## [Exercise aim]
Repeat the entries below exactly and in full.

## [Given records]
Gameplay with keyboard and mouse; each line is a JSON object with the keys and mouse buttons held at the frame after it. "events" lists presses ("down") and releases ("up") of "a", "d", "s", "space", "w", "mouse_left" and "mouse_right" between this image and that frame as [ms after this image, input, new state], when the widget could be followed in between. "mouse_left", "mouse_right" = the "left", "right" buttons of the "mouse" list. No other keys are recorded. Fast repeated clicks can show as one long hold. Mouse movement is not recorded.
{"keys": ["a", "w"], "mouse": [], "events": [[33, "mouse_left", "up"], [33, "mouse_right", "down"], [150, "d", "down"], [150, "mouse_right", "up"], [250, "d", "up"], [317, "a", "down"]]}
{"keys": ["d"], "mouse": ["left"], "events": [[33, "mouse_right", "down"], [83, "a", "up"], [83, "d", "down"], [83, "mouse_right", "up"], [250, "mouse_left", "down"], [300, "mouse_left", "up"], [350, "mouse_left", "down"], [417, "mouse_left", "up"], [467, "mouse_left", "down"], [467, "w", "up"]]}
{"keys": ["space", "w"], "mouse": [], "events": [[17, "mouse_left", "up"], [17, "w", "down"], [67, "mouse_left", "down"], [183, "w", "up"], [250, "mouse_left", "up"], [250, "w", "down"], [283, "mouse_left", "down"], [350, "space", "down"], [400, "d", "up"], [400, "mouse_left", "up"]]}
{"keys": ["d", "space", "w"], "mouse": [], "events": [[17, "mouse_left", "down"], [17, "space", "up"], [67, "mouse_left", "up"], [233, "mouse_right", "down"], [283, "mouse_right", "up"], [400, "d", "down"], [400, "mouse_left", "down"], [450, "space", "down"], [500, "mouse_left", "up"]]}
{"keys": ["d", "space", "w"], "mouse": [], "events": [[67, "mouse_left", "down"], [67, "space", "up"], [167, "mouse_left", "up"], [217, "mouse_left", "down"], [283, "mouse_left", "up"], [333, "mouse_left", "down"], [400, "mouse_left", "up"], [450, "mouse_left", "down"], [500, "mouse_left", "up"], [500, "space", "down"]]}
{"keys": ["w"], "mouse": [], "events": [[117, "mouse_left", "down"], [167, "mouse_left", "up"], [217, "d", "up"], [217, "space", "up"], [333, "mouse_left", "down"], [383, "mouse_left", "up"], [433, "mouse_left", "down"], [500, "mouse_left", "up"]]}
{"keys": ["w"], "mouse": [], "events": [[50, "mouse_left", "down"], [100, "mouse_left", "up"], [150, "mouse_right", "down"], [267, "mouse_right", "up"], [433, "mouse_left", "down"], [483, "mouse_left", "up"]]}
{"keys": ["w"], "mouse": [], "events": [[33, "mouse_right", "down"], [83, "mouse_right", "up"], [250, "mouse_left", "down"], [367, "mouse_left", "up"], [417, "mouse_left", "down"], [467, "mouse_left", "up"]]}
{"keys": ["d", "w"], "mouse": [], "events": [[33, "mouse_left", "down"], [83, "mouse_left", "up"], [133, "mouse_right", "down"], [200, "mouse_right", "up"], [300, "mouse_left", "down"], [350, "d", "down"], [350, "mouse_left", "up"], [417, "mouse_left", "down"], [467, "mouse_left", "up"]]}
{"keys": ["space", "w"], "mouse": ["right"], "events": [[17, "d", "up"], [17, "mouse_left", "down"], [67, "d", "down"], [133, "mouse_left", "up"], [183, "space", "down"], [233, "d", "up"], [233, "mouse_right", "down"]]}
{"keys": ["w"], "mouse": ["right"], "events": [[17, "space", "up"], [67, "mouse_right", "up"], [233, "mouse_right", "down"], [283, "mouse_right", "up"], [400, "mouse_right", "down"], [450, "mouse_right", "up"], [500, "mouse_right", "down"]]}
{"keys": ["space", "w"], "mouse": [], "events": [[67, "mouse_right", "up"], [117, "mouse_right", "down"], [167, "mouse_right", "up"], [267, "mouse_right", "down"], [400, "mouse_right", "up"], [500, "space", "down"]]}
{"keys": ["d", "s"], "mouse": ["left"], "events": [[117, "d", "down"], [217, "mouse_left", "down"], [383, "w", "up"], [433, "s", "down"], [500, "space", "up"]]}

## [Output for this exercise]
Gameplay with keyboard and mouse; each line is a JSON object with the keys and mouse buttons held at the frame after it. "events" lists presses ("down") and releases ("up") of "a", "d", "s", "space", "w", "mouse_left" and "mouse_right" between this image and that frame as [ms after this image, input, new state], when the widget could be followed in between. "mouse_left", "mouse_right" = the "left", "right" buttons of the "mouse" list. No other keys are recorded. Fast repeated clicks can show as one long hold. Mouse movement is not recorded.
{"keys": ["a", "w"], "mouse": [], "events": [[33, "mouse_left", "up"], [33, "mouse_right", "down"], [150, "d", "down"], [150, "mouse_right", "up"], [250, "d", "up"], [317, "a", "down"]]}
{"keys": ["d"], "mouse": ["left"], "events": [[33, "mouse_right", "down"], [83, "a", "up"], [83, "d", "down"], [83, "mouse_right", "up"], [250, "mouse_left", "down"], [300, "mouse_left", "up"], [350, "mouse_left", "down"], [417, "mouse_left", "up"], [467, "mouse_left", "down"], [467, "w", "up"]]}
{"keys": ["space", "w"], "mouse": [], "events": [[17, "mouse_left", "up"], [17, "w", "down"], [67, "mouse_left", "down"], [183, "w", "up"], [250, "mouse_left", "up"], [250, "w", "down"], [283, "mouse_left", "down"], [350, "space", "down"], [400, "d", "up"], [400, "mouse_left", "up"]]}
{"keys": ["d", "space", "w"], "mouse": [], "events": [[17, "mouse_left", "down"], [17, "space", "up"], [67, "mouse_left", "up"], [233, "mouse_right", "down"], [283, "mouse_right", "up"], [400, "d", "down"], [400, "mouse_left", "down"], [450, "space", "down"], [500, "mouse_left", "up"]]}
{"keys": ["d", "space", "w"], "mouse": [], "events": [[67, "mouse_left", "down"], [67, "space", "up"], [167, "mouse_left", "up"], [217, "mouse_left", "down"], [283, "mouse_left", "up"], [333, "mouse_left", "down"], [400, "mouse_left", "up"], [450, "mouse_left", "down"], [500, "mouse_left", "up"], [500, "space", "down"]]}
{"keys": ["w"], "mouse": [], "events": [[117, "mouse_left", "down"], [167, "mouse_left", "up"], [217, "d", "up"], [217, "space", "up"], [333, "mouse_left", "down"], [383, "mouse_left", "up"], [433, "mouse_left", "down"], [500, "mouse_left", "up"]]}
{"keys": ["w"], "mouse": [], "events": [[50, "mouse_left", "down"], [100, "mouse_left", "up"], [150, "mouse_right", "down"], [267, "mouse_right", "up"], [433, "mouse_left", "down"], [483, "mouse_left", "up"]]}
{"keys": ["w"], "mouse": [], "events": [[33, "mouse_right", "down"], [83, "mouse_right", "up"], [250, "mouse_left", "down"], [367, "mouse_left", "up"], [417, "mouse_left", "down"], [467, "mouse_left", "up"]]}
{"keys": ["d", "w"], "mouse": [], "events": [[33, "mouse_left", "down"], [83, "mouse_left", "up"], [133, "mouse_right", "down"], [200, "mouse_right", "up"], [300, "mouse_left", "down"], [350, "d", "down"], [350, "mouse_left", "up"], [417, "mouse_left", "down"], [467, "mouse_left", "up"]]}
{"keys": ["space", "w"], "mouse": ["right"], "events": [[17, "d", "up"], [17, "mouse_left", "down"], [67, "d", "down"], [133, "mouse_left", "up"], [183, "space", "down"], [233, "d", "up"], [233, "mouse_right", "down"]]}
{"keys": ["w"], "mouse": ["right"], "events": [[17, "space", "up"], [67, "mouse_right", "up"], [233, "mouse_right", "down"], [283, "mouse_right", "up"], [400, "mouse_right", "down"], [450, "mouse_right", "up"], [500, "mouse_right", "down"]]}
{"keys": ["space", "w"], "mouse": [], "events": [[67, "mouse_right", "up"], [117, "mouse_right", "down"], [167, "mouse_right", "up"], [267, "mouse_right", "down"], [400, "mouse_right", "up"], [500, "space", "down"]]}
{"keys": ["d", "s"], "mouse": ["left"], "events": [[117, "d", "down"], [217, "mouse_left", "down"], [383, "w", "up"], [433, "s", "down"], [500, "space", "up"]]}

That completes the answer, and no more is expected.